From the Executive Director
Repression and How to Fight It
By Teresa Eyring
Just as we were ending 2010, several troubling events transpired in the U.S. and abroad that highlighted the tenuous intersection among politics, religion, artists and free speech. In response, there were compelling displays of activism—efforts that combined the use of conventional and new social media to express and advocate for specific points of view. Blogs, e-mail, Twitter, Facebook, online petitions, along with print media and in-person protests, were all at play. As a result, a new level of awareness and activism spread across the global stage.
In December, the Smithsonian Institution pulled the David Wojnarowicz video A Fire in My Belly from the exhibit "Hide/Seek: Difference and Desire in American Portraiture" at the National Portrait Gallery in the nation's capital. The controversy began when Bill Donohue, president of the Catholic League, came across a blog posted by Penny Starr on the conservative website CNSnews.com. Starr described the exhibit as the Smithsonian's "Christmas Season Exhibit" and repeatedly made reference to an "ant-covered Jesus" that appears in the video piece. (In fact, the 1987 video, shot partly in Mexico, is a highly imagistic lament about the death of Wojnarowicz's partner and the impact of AIDS; one image shows ants crawling on and around a crucifix.) Donohue enlisted the support of a few members of Congress to prevail upon the museum to remove the video—under the threat of losing federal support. The Smithsonian was harshly criticized for its decision. Protests sprung up across the country, including marches and showings of the video at museums and convenings. And the video went viral on YouTube, so it is likely that more people have now seen it than ever would have without the controversy. A Change.org petition posted by People for the American Way garnered more than 21,000 signatures protesting the censorship.
Meanwhile, in Hungary, a new media law was passed by the government of Prime Minister Viktor Orban to place major restrictions on all media, including blogs. A new Media and Communications Authority has been formed to regulate newspapers, television, radio and the Internet, and to levy severe penalties for any reportage that isn't "balanced." This law has raised concerns all over the European Union, particularly since Hungary has heretofore been a model of democracy. On Dec. 1, reports noted, one of the parties of the Parliament, Jobbik, "organized a demonstration next to the National Theatre's building with the sole purpose of replacing the director. Artists, writers, critics and theatregoers—organized by a Facebook group—also gathered in front of the National marking their sympathy for this theatre and artistic freedom and its artistic director."

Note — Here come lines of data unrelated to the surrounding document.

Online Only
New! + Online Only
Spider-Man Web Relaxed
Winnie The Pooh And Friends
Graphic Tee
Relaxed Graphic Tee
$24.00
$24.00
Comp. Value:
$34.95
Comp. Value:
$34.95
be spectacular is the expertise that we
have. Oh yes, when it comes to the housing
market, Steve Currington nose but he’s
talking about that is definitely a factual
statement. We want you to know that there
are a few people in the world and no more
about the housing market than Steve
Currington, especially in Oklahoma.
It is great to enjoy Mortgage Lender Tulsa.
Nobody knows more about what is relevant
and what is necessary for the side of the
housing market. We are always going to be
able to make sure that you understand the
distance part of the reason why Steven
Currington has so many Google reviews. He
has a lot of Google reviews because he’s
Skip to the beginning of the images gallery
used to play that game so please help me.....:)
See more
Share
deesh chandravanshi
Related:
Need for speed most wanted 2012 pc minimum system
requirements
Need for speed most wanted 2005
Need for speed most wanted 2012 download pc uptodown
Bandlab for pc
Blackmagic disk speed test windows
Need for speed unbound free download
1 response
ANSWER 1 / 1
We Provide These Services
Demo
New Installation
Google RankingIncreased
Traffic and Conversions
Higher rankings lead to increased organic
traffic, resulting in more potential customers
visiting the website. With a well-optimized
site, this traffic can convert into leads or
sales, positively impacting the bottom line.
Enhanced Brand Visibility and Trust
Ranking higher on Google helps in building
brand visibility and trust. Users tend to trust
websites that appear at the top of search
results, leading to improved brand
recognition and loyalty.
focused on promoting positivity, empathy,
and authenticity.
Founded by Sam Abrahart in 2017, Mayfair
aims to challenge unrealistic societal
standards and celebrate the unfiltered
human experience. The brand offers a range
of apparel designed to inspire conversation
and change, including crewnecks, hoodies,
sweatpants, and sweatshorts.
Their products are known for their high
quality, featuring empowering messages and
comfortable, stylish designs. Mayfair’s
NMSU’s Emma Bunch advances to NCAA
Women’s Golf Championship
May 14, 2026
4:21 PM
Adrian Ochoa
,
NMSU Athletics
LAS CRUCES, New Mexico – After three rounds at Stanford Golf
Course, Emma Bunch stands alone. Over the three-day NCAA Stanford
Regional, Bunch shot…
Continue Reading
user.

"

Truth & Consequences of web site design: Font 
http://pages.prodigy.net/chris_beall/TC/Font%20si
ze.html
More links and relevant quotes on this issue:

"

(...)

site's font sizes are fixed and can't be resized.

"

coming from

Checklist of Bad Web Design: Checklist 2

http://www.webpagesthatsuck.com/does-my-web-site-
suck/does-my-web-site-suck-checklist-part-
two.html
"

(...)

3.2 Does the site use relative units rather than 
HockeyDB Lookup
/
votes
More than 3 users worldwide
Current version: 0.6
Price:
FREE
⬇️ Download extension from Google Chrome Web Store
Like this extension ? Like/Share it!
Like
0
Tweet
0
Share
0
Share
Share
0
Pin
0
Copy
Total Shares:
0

Also at year's end, a high-profile attack on human rights and free speech occurred in Belarus, following the landslide reelection of Belarus's authoritarian President Alexander Lukashenko. Protests ensued, during which Lukashenko cracked down on opposition candidates who questioned the election process. Much of our awareness of the political situation there has come from theatres and artists, particularly the Free Theatre of Belarus, which is considered dissident, even non-existent, by that country's repressive regime.
A late December e-mail from Free Theatre co-founder Natalia Kolyada reported, in rough English: "Today there are 600 people who are in jails. Twenty-one of them could get up to 15 years. Three-year son of our friends is planned to be take from grandparents because he is son of Andrei Sannikov and Irina Khalip, one of two main oppositional candidates and his wife is the most famous journalist. Another candidate Vladimir Neklyaev is terribly beaten up as well as Sannikov. Searches in apartments are going on all over the country."
International pressure—particularly diplomatic pressure—is helpful and necessary in situations such as these. One initiative responding to the crisis in Belarus has been readings by U.S. theatres of the play Being Harold Pinter, a work of the Free Theatre that utilizes Pinter's Nobel Prize speech, excerpts from political dramas and letters from political prisoners. (Kolyada and company performed the show themselves last month at NYC's Under the Radar.) Artists have also organized the Global Artistic Campaign in Solidarity with Belarus, an effort that involves such luminaries as Tom Stoppard and Václav Havel.
We know that we are in (and in for) interesting times, and that our discourse about art, free speech and human rights will increasingly involve and activate people across the globe. The Smithsonian incident gave some arts leaders a moment of déjà vu: Are we seeing early signs of a new "culture war" similar to that experienced in the early 1990s, when the NEA was under harsh attack? Many have pointed out that we weren't prepared then in a way that we can be now—to coordinate our position and to recognize the power of bipartisan efforts in fighting these types of challenges.
With a newly seated Congress, we have the chance to begin forging fresh relationships with lawmakers on both sides of the aisle, in the House and in the Senate. We also have new organizing and communications tools brought to us by social media. And, perhaps most important, artists and arts organizations have the ability to utilize every performance and every encounter with an audience to reinforce the importance and the value of art, of the artists who make it, and of arts organizations within communities across the U.S. and around the globe.